What you have to do: Recast the records below as a Markdown table with the columns "Row" and "Line", omitting blank lines. Include only the lines from the one containing "On Saturday, when" through the one containing "9:00 AM to 9:30 AM".

[start Exercise inputs]

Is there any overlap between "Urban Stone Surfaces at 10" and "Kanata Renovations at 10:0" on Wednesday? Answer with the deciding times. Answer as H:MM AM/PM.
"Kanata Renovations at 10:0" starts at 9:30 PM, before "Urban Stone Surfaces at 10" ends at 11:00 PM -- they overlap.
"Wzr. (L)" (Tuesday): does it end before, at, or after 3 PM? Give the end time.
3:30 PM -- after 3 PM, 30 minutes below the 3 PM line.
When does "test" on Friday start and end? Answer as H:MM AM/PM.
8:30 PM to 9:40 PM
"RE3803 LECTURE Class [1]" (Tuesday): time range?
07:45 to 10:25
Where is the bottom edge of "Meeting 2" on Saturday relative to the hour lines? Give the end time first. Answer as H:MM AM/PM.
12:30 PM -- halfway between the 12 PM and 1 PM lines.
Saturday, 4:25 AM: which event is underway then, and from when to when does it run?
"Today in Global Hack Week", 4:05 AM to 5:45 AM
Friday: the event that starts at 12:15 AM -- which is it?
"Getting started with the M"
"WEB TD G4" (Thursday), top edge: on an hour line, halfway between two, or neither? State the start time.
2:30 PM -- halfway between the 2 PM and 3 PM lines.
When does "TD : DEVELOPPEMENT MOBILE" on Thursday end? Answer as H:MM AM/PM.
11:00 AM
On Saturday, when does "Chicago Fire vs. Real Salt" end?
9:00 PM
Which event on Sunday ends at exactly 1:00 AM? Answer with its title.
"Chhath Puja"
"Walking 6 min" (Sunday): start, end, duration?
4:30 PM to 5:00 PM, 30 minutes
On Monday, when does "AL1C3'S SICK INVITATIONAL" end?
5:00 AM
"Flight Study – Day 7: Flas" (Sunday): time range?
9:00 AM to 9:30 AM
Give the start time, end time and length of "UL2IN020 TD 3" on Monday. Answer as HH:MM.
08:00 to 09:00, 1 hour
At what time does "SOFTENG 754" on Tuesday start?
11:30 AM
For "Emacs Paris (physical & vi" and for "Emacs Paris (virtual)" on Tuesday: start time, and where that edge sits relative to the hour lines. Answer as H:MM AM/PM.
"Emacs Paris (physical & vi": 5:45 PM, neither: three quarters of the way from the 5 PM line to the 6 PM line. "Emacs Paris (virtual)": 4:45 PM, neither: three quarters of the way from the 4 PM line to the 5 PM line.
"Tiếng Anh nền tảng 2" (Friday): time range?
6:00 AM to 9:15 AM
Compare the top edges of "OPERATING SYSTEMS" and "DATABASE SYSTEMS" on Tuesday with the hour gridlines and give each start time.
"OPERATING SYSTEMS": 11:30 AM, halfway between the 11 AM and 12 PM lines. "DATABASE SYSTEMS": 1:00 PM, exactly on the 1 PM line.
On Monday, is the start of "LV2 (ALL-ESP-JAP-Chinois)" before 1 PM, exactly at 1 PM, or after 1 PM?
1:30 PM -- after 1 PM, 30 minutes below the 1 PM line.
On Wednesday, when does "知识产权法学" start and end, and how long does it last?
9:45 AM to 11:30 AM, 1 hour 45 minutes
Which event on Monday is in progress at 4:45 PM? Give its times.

[end Exercise inputs]

Written solution:
| Row | Line |
|---|---|
| 1 | On Saturday, when does "Chicago Fire vs. Real Salt" end? |
| 2 | 9:00 PM |
| 3 | Which event on Sunday ends at exactly 1:00 AM? Answer with its title. |
| 4 | "Chhath Puja" |
| 5 | "Walking 6 min" (Sunday): start, end, duration? |
| 6 | 4:30 PM to 5:00 PM, 30 minutes |
| 7 | On Monday, when does "AL1C3'S SICK INVITATIONAL" end? |
| 8 | 5:00 AM |
| 9 | "Flight Study – Day 7: Flas" (Sunday): time range? |
| 10 | 9:00 AM to 9:30 AM |